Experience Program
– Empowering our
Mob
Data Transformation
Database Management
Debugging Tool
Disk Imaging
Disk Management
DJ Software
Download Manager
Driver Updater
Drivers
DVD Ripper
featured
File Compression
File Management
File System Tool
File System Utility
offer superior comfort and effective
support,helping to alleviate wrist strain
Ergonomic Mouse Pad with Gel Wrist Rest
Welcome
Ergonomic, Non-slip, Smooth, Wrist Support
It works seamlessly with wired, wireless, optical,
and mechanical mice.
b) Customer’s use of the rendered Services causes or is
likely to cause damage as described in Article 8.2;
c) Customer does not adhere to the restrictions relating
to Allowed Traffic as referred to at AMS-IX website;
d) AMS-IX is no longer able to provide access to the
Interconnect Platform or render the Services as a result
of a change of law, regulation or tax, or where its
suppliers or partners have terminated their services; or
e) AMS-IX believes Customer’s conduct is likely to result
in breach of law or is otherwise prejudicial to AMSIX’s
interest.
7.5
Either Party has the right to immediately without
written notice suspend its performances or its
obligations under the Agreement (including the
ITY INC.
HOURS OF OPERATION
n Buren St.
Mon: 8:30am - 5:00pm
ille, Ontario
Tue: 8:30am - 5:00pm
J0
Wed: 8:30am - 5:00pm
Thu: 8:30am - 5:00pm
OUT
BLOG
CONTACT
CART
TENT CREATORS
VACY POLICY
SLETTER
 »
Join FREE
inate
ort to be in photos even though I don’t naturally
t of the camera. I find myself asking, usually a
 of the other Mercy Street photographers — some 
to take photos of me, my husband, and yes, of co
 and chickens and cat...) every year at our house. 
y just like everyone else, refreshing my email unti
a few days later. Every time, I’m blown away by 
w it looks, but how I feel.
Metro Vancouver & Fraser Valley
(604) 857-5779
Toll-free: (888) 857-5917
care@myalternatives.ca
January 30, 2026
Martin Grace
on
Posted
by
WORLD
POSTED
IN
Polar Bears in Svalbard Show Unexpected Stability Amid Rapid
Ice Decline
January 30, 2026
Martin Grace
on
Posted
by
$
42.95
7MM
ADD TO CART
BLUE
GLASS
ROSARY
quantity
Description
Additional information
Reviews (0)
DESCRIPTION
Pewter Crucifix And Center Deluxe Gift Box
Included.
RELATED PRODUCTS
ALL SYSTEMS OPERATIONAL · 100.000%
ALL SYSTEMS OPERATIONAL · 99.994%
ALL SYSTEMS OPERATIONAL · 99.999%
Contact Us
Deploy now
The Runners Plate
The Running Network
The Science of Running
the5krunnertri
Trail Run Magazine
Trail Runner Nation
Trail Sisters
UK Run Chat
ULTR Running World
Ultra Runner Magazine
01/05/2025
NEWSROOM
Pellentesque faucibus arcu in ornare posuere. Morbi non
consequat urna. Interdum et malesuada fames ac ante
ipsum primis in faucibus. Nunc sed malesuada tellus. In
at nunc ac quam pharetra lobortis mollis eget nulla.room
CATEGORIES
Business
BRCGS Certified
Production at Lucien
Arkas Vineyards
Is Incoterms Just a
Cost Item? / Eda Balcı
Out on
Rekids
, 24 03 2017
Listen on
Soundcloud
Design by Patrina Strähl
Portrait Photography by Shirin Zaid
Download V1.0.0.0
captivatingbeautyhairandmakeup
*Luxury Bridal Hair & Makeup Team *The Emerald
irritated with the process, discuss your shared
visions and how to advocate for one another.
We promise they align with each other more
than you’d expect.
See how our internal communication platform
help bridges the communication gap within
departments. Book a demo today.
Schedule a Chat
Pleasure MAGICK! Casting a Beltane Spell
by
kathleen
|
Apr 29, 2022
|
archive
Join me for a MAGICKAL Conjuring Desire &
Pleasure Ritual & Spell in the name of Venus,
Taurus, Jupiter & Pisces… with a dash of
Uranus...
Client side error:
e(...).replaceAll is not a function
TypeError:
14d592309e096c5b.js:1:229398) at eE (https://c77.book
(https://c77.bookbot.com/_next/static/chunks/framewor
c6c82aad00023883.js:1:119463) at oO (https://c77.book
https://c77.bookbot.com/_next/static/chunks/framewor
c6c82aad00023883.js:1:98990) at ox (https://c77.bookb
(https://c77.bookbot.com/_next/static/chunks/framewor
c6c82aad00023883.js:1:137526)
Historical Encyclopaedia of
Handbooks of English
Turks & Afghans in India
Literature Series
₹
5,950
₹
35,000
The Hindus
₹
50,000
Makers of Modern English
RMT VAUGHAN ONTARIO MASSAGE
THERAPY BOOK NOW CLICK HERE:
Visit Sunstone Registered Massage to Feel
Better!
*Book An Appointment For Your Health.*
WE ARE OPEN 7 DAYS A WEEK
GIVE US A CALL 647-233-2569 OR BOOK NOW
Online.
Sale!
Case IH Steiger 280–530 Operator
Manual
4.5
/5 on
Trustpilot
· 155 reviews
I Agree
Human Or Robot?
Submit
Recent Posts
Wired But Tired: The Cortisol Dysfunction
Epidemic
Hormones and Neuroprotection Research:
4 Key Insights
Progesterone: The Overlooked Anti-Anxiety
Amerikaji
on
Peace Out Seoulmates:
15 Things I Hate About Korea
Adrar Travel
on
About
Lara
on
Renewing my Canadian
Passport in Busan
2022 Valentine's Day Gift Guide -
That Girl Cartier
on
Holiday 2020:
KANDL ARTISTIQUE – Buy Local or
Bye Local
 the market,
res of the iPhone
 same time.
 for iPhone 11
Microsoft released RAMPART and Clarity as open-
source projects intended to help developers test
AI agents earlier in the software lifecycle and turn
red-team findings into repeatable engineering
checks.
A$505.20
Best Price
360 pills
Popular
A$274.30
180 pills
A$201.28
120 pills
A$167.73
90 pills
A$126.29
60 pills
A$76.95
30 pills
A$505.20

• **Aim of the exercise**:
Produce an exact copy of all the records.

• **Finished task**:
Experience Program
– Empowering our
Mob
Data Transformation
Database Management
Debugging Tool
Disk Imaging
Disk Management
DJ Software
Download Manager
Driver Updater
Drivers
DVD Ripper
featured
File Compression
File Management
File System Tool
File System Utility
offer superior comfort and effective
support,helping to alleviate wrist strain
Ergonomic Mouse Pad with Gel Wrist Rest
Welcome
Ergonomic, Non-slip, Smooth, Wrist Support
It works seamlessly with wired, wireless, optical,
and mechanical mice.
b) Customer’s use of the rendered Services causes or is
likely to cause damage as described in Article 8.2;
c) Customer does not adhere to the restrictions relating
to Allowed Traffic as referred to at AMS-IX website;
d) AMS-IX is no longer able to provide access to the
Interconnect Platform or render the Services as a result
of a change of law, regulation or tax, or where its
suppliers or partners have terminated their services; or
e) AMS-IX believes Customer’s conduct is likely to result
in breach of law or is otherwise prejudicial to AMSIX’s
interest.
7.5
Either Party has the right to immediately without
written notice suspend its performances or its
obligations under the Agreement (including the
ITY INC.
HOURS OF OPERATION
n Buren St.
Mon: 8:30am - 5:00pm
ille, Ontario
Tue: 8:30am - 5:00pm
J0
Wed: 8:30am - 5:00pm
Thu: 8:30am - 5:00pm
OUT
BLOG
CONTACT
CART
TENT CREATORS
VACY POLICY
SLETTER
 »
Join FREE
inate
ort to be in photos even though I don’t naturally
t of the camera. I find myself asking, usually a
 of the other Mercy Street photographers — some 
to take photos of me, my husband, and yes, of co
 and chickens and cat...) every year at our house. 
y just like everyone else, refreshing my email unti
a few days later. Every time, I’m blown away by 
w it looks, but how I feel.
Metro Vancouver & Fraser Valley
(604) 857-5779
Toll-free: (888) 857-5917
care@myalternatives.ca
January 30, 2026
Martin Grace
on
Posted
by
WORLD
POSTED
IN
Polar Bears in Svalbard Show Unexpected Stability Amid Rapid
Ice Decline
January 30, 2026
Martin Grace
on
Posted
by
$
42.95
7MM
ADD TO CART
BLUE
GLASS
ROSARY
quantity
Description
Additional information
Reviews (0)
DESCRIPTION
Pewter Crucifix And Center Deluxe Gift Box
Included.
RELATED PRODUCTS
ALL SYSTEMS OPERATIONAL · 100.000%
ALL SYSTEMS OPERATIONAL · 99.994%
ALL SYSTEMS OPERATIONAL · 99.999%
Contact Us
Deploy now
The Runners Plate
The Running Network
The Science of Running
the5krunnertri
Trail Run Magazine
Trail Runner Nation
Trail Sisters
UK Run Chat
ULTR Running World
Ultra Runner Magazine
01/05/2025
NEWSROOM
Pellentesque faucibus arcu in ornare posuere. Morbi non
consequat urna. Interdum et malesuada fames ac ante
ipsum primis in faucibus. Nunc sed malesuada tellus. In
at nunc ac quam pharetra lobortis mollis eget nulla.room
CATEGORIES
Business
BRCGS Certified
Production at Lucien
Arkas Vineyards
Is Incoterms Just a
Cost Item? / Eda Balcı
Out on
Rekids
, 24 03 2017
Listen on
Soundcloud
Design by Patrina Strähl
Portrait Photography by Shirin Zaid
Download V1.0.0.0
captivatingbeautyhairandmakeup
*Luxury Bridal Hair & Makeup Team *The Emerald
irritated with the process, discuss your shared
visions and how to advocate for one another.
We promise they align with each other more
than you’d expect.
See how our internal communication platform
help bridges the communication gap within
departments. Book a demo today.
Schedule a Chat
Pleasure MAGICK! Casting a Beltane Spell
by
kathleen
|
Apr 29, 2022
|
archive
Join me for a MAGICKAL Conjuring Desire &
Pleasure Ritual & Spell in the name of Venus,
Taurus, Jupiter & Pisces… with a dash of
Uranus...
Client side error:
e(...).replaceAll is not a function
TypeError:
14d592309e096c5b.js:1:229398) at eE (https://c77.book
(https://c77.bookbot.com/_next/static/chunks/framewor
c6c82aad00023883.js:1:119463) at oO (https://c77.book
https://c77.bookbot.com/_next/static/chunks/framewor
c6c82aad00023883.js:1:98990) at ox (https://c77.bookb
(https://c77.bookbot.com/_next/static/chunks/framewor
c6c82aad00023883.js:1:137526)
Historical Encyclopaedia of
Handbooks of English
Turks & Afghans in India
Literature Series
₹
5,950
₹
35,000
The Hindus
₹
50,000
Makers of Modern English
RMT VAUGHAN ONTARIO MASSAGE
THERAPY BOOK NOW CLICK HERE:
Visit Sunstone Registered Massage to Feel
Better!
*Book An Appointment For Your Health.*
WE ARE OPEN 7 DAYS A WEEK
GIVE US A CALL 647-233-2569 OR BOOK NOW
Online.
Sale!
Case IH Steiger 280–530 Operator
Manual
4.5
/5 on
Trustpilot
· 155 reviews
I Agree
Human Or Robot?
Submit
Recent Posts
Wired But Tired: The Cortisol Dysfunction
Epidemic
Hormones and Neuroprotection Research:
4 Key Insights
Progesterone: The Overlooked Anti-Anxiety
Amerikaji
on
Peace Out Seoulmates:
15 Things I Hate About Korea
Adrar Travel
on
About
Lara
on
Renewing my Canadian
Passport in Busan
2022 Valentine's Day Gift Guide -
That Girl Cartier
on
Holiday 2020:
KANDL ARTISTIQUE – Buy Local or
Bye Local
 the market,
res of the iPhone
 same time.
 for iPhone 11
Microsoft released RAMPART and Clarity as open-
source projects intended to help developers test
AI agents earlier in the software lifecycle and turn
red-team findings into repeatable engineering
checks.
A$505.20
Best Price
360 pills
Popular
A$274.30
180 pills
A$201.28
120 pills
A$167.73
90 pills
A$126.29
60 pills
A$76.95
30 pills
A$505.20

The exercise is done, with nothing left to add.